Délivrons-nous du Mal. Douay s'aventure "Avec Herman Melville dans la vallée des Taïpi" sur un territoire crypto-historique qui peut rappeler le steampunk (avec l'évocation d'un auteur du xixe siècle : mais Herman Melville est bien loin des auteurs populaires qui sont les sources habituelles de nos amis victorianophiles), et un récit de voyage dans le Pacifique Sud qui débouche sur un fantastique lovecraftien, c'est-à-dire qui dépouille de toute transcendance ce qui aurait, de prime abord, pu sembler mysticisme magique. C'est surprenant de la part de Douay, magnifiquement exécuté, mais manque un peu de retournements à mon goût. Denis nous emmène dans ce qui est le plus coloré et le plus étonnant des voyages de ce recueil — qui, finalement, en manque. Mais aussi le plus court, et du coup le plus frustrant. Il paraît que "Chute libre" n'est que le début d'un cycle : on a ici en effet la matière, ou au moins le décor, pour bien d'autres récits.
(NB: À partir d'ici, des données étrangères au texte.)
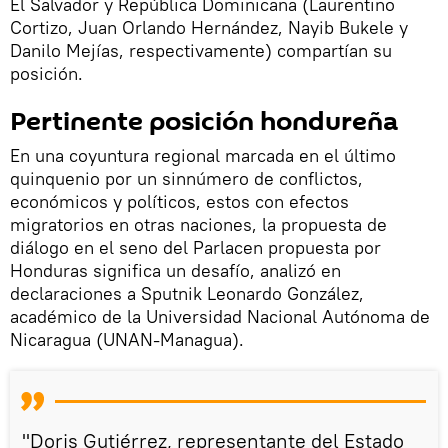
El Salvador y República Dominicana (Laurentino
Cortizo, Juan Orlando Hernández, Nayib Bukele y
Danilo Mejías, respectivamente) compartían su
posición.
Pertinente posición hondureña
En una coyuntura regional marcada en el último
quinquenio por un sinnúmero de conflictos,
económicos y políticos, estos con efectos
migratorios en otras naciones, la propuesta de
diálogo en el seno del Parlacen propuesta por
Honduras significa un desafío, analizó en
declaraciones a Sputnik Leonardo González,
académico de la Universidad Nacional Autónoma de
Nicaragua (UNAN-Managua).
"Doris Gutiérrez, representante del Estado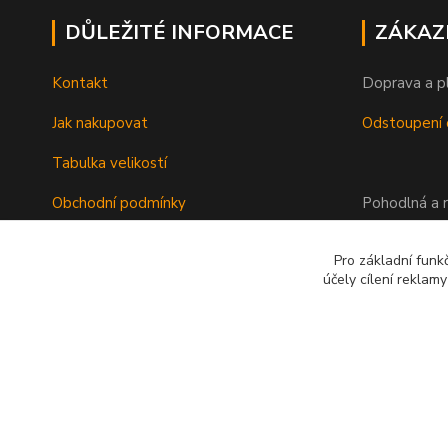
DŮLEŽITÉ INFORMACE
ZÁKAZ
Kontakt
Doprava a p
Jak nakupovat
Odstoupení 
Tabulka velikostí
Obchodní podmínky
Pohodlná a r
Ochrana osobních údajů
Pro základní funk
účely cílení reklam
©2015-2023 DRAGOWOLFKATY l Design DWK s.r.o. l autorsk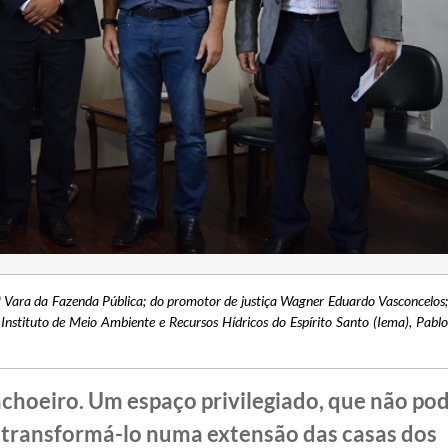
ª Vara da Fazenda Pública; do promotor de justiça Wagner Eduardo Vasconcelos;
Instituto de Meio Ambiente e Recursos Hídricos do Espírito Santo (Iema), Pablo
choeiro. Um espaço privilegiado, que não po
é transformá-lo numa extensão das casas dos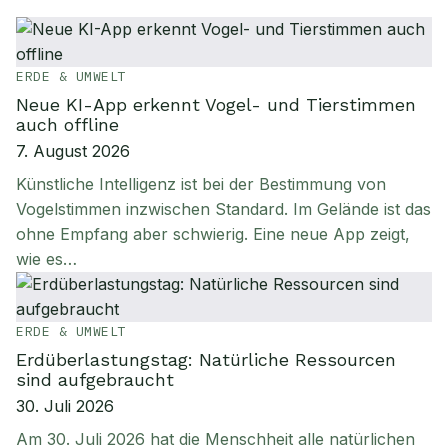
ERDE & UMWELT
Neue KI-App erkennt Vogel- und Tierstimmen
auch offline
7. August 2026
Künstliche Intelligenz ist bei der Bestimmung von
Vogelstimmen inzwischen Standard. Im Gelände ist das
ohne Empfang aber schwierig. Eine neue App zeigt,
wie es…
ERDE & UMWELT
Erdüberlastungstag: Natürliche Ressourcen
sind aufgebraucht
30. Juli 2026
Am 30. Juli 2026 hat die Menschheit alle natürlichen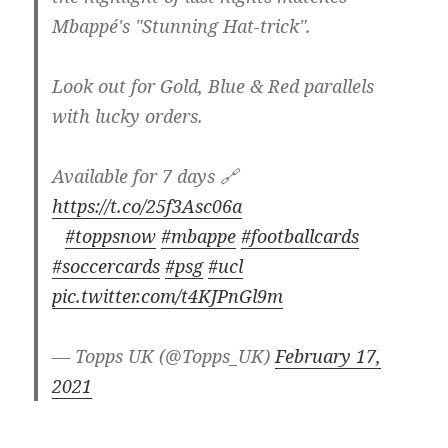
Mbappé's "Stunning Hat-trick".
⠀
Look out for Gold, Blue & Red parallels
with lucky orders.
Available for 7 days 🔗
https://t.co/25f3Asc06a
⠀
#toppsnow
#mbappe
#footballcards
#soccercards
#psg
#ucl
pic.twitter.com/t4KJPnGl9m
— Topps UK (@Topps_UK)
February 17,
2021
J'ai aussi déjà parlé du "Karma du chat" de Lainé,(2) qui est aussi techniquement précis que drôle. La drôlerie allant souvent de pair avec une certaine méchanceté…

Enfin Fazi, qui joue dans "la Clé de Manderley" impeccablement le jeu du fantastique : nostalgie, incertitude de la mémoire, univers à tiroir, éloge discret de la différence… Tout cela avec une énergique dose de références cinématographiques. De la belle ouvrage !

Cet ouvrage étant hors-commerce, je ne peux vous recommander de l'acheter (sauf, qui sait, dans une ces ventes aux enchères décérébrées qui font des conventions nationales de SF un lieu définitivement détaché de la masse des festivals de l'imaginaire), mais que ce soit une incitation à goûter aux anthologies que nous offrent la multitude d'éditeurs indépendants de notre domaine.

Pascal J. Thomas → Keep Watching the Skies!, nº 79, janvier 2017

Lire aussi dans KWS la chronique des crus 2013, 2015, 2017, 2018 & 2019 par Pascal J. Thomas


  1. Dans une chronique de l'anthologie 42 : l'appel de la SF.
  2. Dans la chronique du Galaxies n° 38.